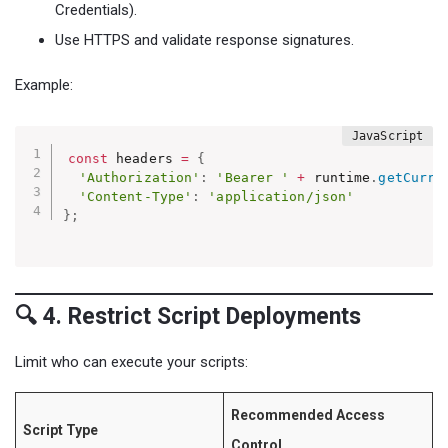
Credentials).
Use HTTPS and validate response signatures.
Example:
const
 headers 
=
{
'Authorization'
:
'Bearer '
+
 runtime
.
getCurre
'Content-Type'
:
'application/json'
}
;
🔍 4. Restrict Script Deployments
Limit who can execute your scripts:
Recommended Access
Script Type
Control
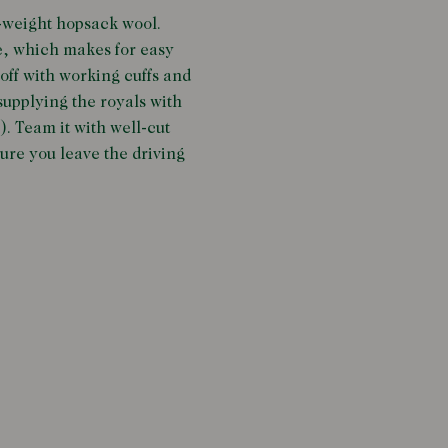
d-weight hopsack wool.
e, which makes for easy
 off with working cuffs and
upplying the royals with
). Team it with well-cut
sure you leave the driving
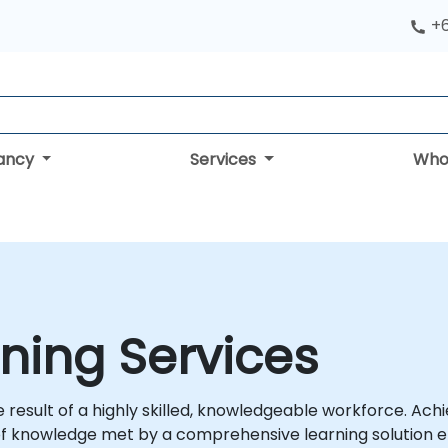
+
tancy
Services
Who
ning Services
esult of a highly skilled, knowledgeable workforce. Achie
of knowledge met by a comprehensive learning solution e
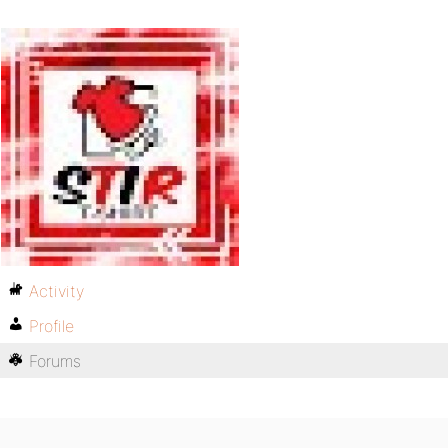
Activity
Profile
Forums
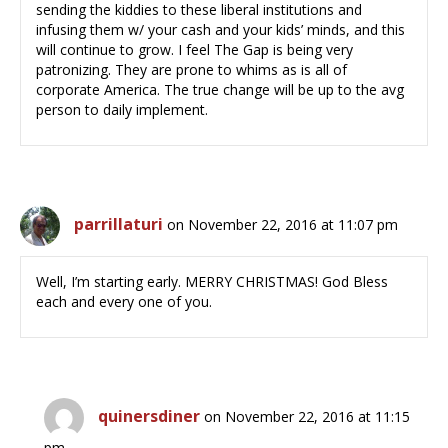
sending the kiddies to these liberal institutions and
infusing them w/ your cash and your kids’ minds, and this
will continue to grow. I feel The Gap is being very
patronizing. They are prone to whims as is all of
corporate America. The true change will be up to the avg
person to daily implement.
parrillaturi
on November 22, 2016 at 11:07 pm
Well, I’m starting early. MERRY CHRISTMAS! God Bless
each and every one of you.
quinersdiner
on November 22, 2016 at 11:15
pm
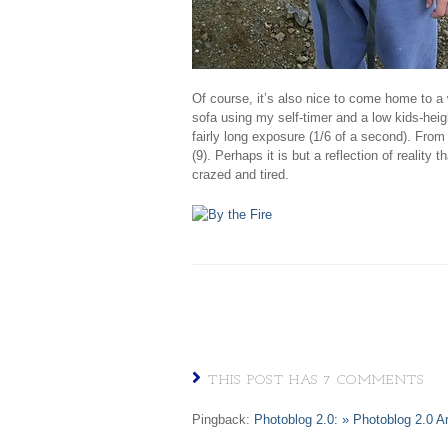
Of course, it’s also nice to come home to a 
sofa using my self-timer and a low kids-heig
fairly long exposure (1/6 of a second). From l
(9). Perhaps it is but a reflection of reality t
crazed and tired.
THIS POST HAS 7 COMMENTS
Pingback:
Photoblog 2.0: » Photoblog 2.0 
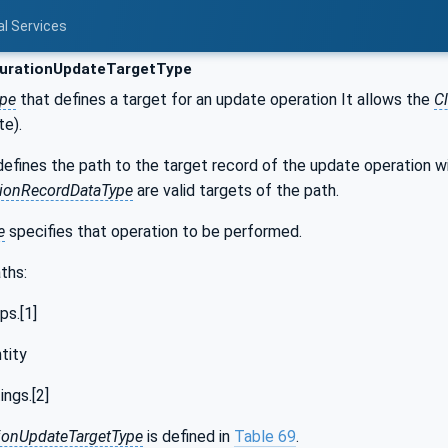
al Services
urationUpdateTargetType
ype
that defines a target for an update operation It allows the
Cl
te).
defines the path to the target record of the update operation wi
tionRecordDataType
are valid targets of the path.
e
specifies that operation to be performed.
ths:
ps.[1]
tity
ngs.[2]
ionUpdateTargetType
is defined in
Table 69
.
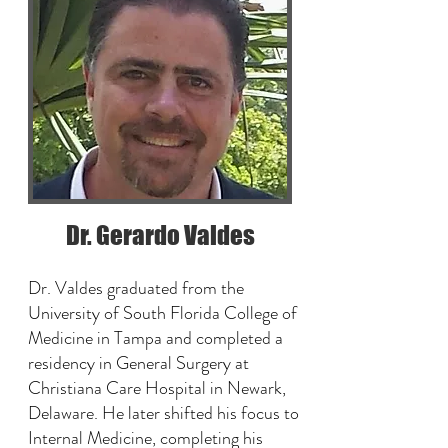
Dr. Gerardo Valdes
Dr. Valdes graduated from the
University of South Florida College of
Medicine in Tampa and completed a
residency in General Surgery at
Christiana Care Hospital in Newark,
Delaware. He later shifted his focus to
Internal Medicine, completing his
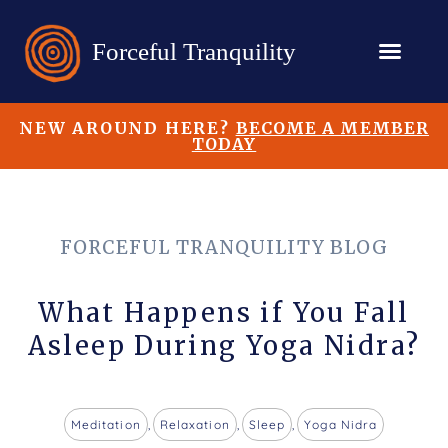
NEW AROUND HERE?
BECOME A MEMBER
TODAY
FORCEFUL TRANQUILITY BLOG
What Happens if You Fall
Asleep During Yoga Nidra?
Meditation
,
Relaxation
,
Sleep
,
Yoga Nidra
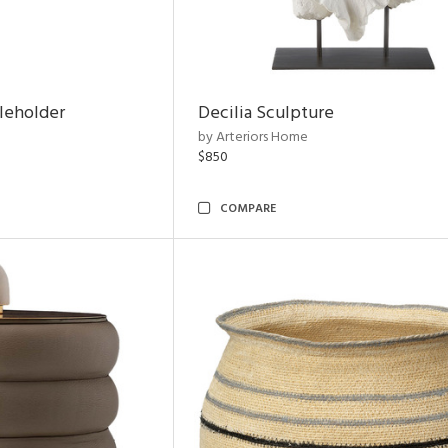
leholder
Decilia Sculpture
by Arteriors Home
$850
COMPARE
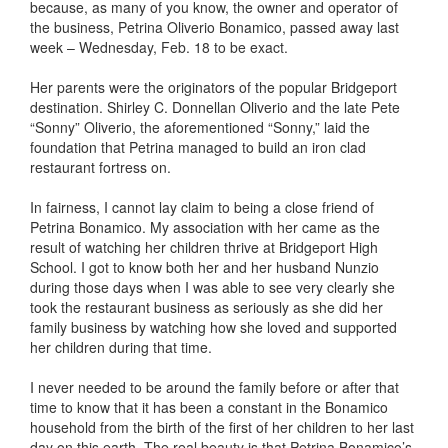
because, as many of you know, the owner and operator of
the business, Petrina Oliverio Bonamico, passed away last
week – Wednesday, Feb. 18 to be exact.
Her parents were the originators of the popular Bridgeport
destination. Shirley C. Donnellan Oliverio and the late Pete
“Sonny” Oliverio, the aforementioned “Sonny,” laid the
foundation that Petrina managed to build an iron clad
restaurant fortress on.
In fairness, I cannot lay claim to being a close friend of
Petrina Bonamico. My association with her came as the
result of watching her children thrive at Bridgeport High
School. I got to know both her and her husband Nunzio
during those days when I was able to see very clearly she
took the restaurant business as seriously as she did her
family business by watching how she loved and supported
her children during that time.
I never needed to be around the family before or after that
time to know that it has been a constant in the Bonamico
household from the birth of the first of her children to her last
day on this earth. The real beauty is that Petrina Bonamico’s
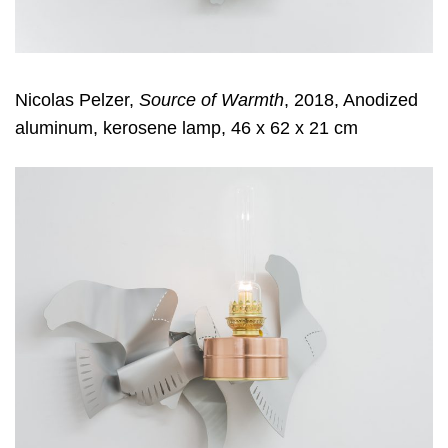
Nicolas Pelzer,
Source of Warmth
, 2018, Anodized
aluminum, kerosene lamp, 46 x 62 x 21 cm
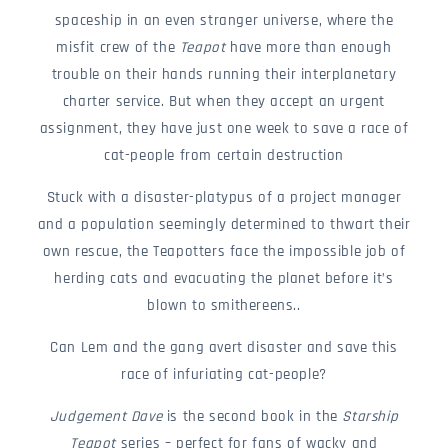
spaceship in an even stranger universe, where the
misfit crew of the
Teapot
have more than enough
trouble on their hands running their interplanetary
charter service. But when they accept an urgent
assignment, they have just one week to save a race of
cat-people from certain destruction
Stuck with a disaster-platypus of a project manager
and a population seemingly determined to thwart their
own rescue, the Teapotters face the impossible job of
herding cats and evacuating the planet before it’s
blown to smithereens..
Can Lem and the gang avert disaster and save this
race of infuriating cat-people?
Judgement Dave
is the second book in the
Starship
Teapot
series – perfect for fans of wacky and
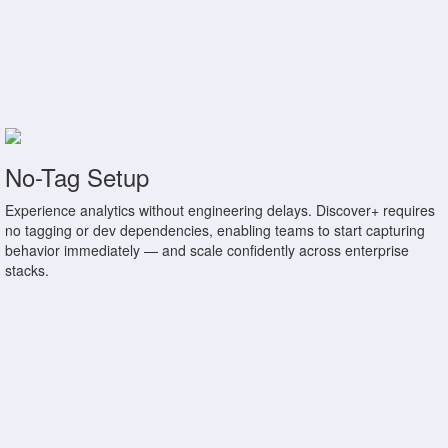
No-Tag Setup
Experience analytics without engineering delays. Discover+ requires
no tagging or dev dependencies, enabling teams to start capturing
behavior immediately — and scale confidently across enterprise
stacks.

____

- **Task directions**
Transcribe the text read from each page in the listing above, reproducing every line verbatim and omitting the pictures.

- **Written answer**
Credentials).
Use HTTPS and validate response signatures.
Example:
const
 headers 
=
{
'Authorization'
:
'Bearer '
+
 runtime
.
getCurre
'Content-Type'
:
'application/json'
}
;
🔍 4. Restrict Script Deployments
Limit who can execute your scripts:
Recommended Access
Script Type
Control
d-weight hopsack wool.
e, which makes for easy
 off with working cuffs and
upplying the royals with
). Team it with well-cut
sure you leave the driving
+
tancy
Services
Who
ning Services
esult of a highly skilled, knowledgeable workforce. Achie
of knowledge met by a comprehensive learning solution e
Activity
Profile
Forums
sending the kiddies to these liberal institutions and
infusing them w/ your cash and your kids’ minds, and this
will continue to grow. I feel The Gap is being very
patronizing. They are prone to whims as is all of
corporate America. The true change will be up to the avg
person to daily implement.
parrillaturi
on November 22, 2016 at 11:07 pm
Well, I’m starting early. MERRY CHRISTMAS! God Bless
each and every one of you.
quinersdiner
on November 22, 2016 at 11:15
pm
Of course, it’s also nice to come home to a 
sofa using my self-timer and a low kids-heig
fairly long exposure (1/6 of a second). From l
(9). Perhaps it is but a reflection of reality t
crazed and tired.
THIS POST HAS 7 COMMENTS
Pingback:
Photoblog 2.0: » Photoblog 2.0 
al Services
urationUpdateTargetType
ype
that defines a target for an update operation It allows the
Cl
te).
defines the path to the target record of the update operation wi
tionRecordDataType
are valid targets of the path.
e
specifies that operation to be performed.
ths:
ps.[1]
tity
ngs.[2]
ionUpdateTargetType
is defined in
Table 69
.
Dr. Gerardo Valdes
Dr. Valdes graduated from the
University of South Florida College of
Medicine in Tampa and completed a
residency in General Surgery at
Christiana Care Hospital in Newark,
Delaware. He later shifted his focus to
Internal Medicine, completing his
NEW AROUND HERE?
BECOME A MEMBER
TODAY
FORCEFUL TRANQUILITY BLOG
What Happens if You Fall
Asleep During Yoga Nidra?
Meditation
,
Relaxation
,
Sleep
,
Yoga Nidra
leholder
Decilia Sculpture
by Arteriors Home
$850
COMPARE
because, as many of you know, the owner and operator of
the business, Petrina Oliverio Bonamico, passed away last
week – Wednesday, Feb. 18 to be exact.
Her parents were the originators of the popular Bridgeport
destination. Shirley C. Donnellan Oliverio and the late Pete
“Sonny” Oliverio, the aforementioned “Sonny,” laid the
foundation that Petrina managed to build an iron clad
restaurant fortress on.
In fairness, I cannot lay claim to being a close friend of
Petrina Bonamico. My association with her came as the
result of watching her children thrive at Bridgeport High
School. I got to know both her and her husband Nunzio
during those days when I was able to see very clearly she
took the restaurant business as seriously as she did her
family business by watching how she loved and supported
her children during that time.
I never needed to be around the family before or after that
time to know that it has been a constant in the Bonamico
household from the birth of the first of her children to her last
day on this earth. The real beauty is that Petrina Bonamico’s
Nicolas Pelzer,
Source of Warmth
, 2018, Anodized
aluminum, kerosene lamp, 46 x 62 x 21 cm
spaceship in an even stranger universe, where the
misfit crew of the
Teapot
have more than enough
trouble on their hands running their interplanetary
charter service. But when they accept an urgent
assignment, they have just one week to save a race of
cat-people from certain destruction
Stuck with a disaster-platypus of a project manager
and a population seemingly determined to thwart their
own rescue, the Teapotters face the impossible job of
herding cats and evacuating the planet before it’s
blown to smithereens..
Can Lem and the gang avert disaster and save this
race of infuriating cat-people?
Judgement Dave
is the second book in the
Starship
Teapot
series – perfect for fans of wacky and
No-Tag Setup
Experience analytics without engineering delays. Discover+ requires
no tagging or dev dependencies, enabling teams to start capturing
behavior immediately — and scale confidently across enterprise
stacks.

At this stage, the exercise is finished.